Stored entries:
— begin —
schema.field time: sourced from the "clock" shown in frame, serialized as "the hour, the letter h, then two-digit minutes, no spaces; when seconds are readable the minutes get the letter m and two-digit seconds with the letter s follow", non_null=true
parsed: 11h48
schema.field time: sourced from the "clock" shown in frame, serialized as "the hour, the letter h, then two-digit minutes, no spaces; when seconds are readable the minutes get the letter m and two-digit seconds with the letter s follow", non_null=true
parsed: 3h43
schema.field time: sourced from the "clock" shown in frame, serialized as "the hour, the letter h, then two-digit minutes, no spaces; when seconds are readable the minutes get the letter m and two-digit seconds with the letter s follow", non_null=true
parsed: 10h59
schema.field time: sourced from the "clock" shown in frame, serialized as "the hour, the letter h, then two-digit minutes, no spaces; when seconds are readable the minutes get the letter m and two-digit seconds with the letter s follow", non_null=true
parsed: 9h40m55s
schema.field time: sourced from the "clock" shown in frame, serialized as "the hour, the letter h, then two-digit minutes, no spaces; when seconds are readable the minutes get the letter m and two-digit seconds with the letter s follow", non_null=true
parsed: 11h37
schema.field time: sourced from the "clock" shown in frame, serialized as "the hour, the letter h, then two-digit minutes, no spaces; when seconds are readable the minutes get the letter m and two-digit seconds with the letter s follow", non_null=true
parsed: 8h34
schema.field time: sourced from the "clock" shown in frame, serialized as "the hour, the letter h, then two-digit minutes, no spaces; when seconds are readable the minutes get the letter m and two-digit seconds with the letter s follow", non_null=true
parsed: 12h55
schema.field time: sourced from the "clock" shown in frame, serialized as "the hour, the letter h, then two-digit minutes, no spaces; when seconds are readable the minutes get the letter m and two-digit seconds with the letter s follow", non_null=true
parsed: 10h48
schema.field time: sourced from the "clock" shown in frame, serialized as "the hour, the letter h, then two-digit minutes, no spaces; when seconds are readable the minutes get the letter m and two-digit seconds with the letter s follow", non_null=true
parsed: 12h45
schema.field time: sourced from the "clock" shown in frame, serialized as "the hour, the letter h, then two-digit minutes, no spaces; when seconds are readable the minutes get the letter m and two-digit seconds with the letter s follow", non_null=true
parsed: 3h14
— end —
What this task involves >>
Change "sourced from" to "taken from" throughout all the records above, and leave every other part of these lines the same.

Solution for this task >>
schema.field time: taken from the "clock" shown in frame, serialized as "the hour, the letter h, then two-digit minutes, no spaces; when seconds are readable the minutes get the letter m and two-digit seconds with the letter s follow", non_null=true
parsed: 11h48
schema.field time: taken from the "clock" shown in frame, serialized as "the hour, the letter h, then two-digit minutes, no spaces; when seconds are readable the minutes get the letter m and two-digit seconds with the letter s follow", non_null=true
parsed: 3h43
schema.field time: taken from the "clock" shown in frame, serialized as "the hour, the letter h, then two-digit minutes, no spaces; when seconds are readable the minutes get the letter m and two-digit seconds with the letter s follow", non_null=true
parsed: 10h59
schema.field time: taken from the "clock" shown in frame, serialized as "the hour, the letter h, then two-digit minutes, no spaces; when seconds are readable the minutes get the letter m and two-digit seconds with the letter s follow", non_null=true
parsed: 9h40m55s
schema.field time: taken from the "clock" shown in frame, serialized as "the hour, the letter h, then two-digit minutes, no spaces; when seconds are readable the minutes get the letter m and two-digit seconds with the letter s follow", non_null=true
parsed: 11h37
schema.field time: taken from the "clock" shown in frame, serialized as "the hour, the letter h, then two-digit minutes, no spaces; when seconds are readable the minutes get the letter m and two-digit seconds with the letter s follow", non_null=true
parsed: 8h34
schema.field time: taken from the "clock" shown in frame, serialized as "the hour, the letter h, then two-digit minutes, no spaces; when seconds are readable the minutes get the letter m and two-digit seconds with the letter s follow", non_null=true
parsed: 12h55
schema.field time: taken from the "clock" shown in frame, serialized as "the hour, the letter h, then two-digit minutes, no spaces; when seconds are readable the minutes get the letter m and two-digit seconds with the letter s follow", non_null=true
parsed: 10h48
schema.field time: taken from the "clock" shown in frame, serialized as "the hour, the letter h, then two-digit minutes, no spaces; when seconds are readable the minutes get the letter m and two-digit seconds with the letter s follow", non_null=true
parsed: 12h45
schema.field time: taken from the "clock" shown in frame, serialized as "the hour, the letter h, then two-digit minutes, no spaces; when seconds are readable the minutes get the letter m and two-digit seconds with the letter s follow", non_null=true
parsed: 3h14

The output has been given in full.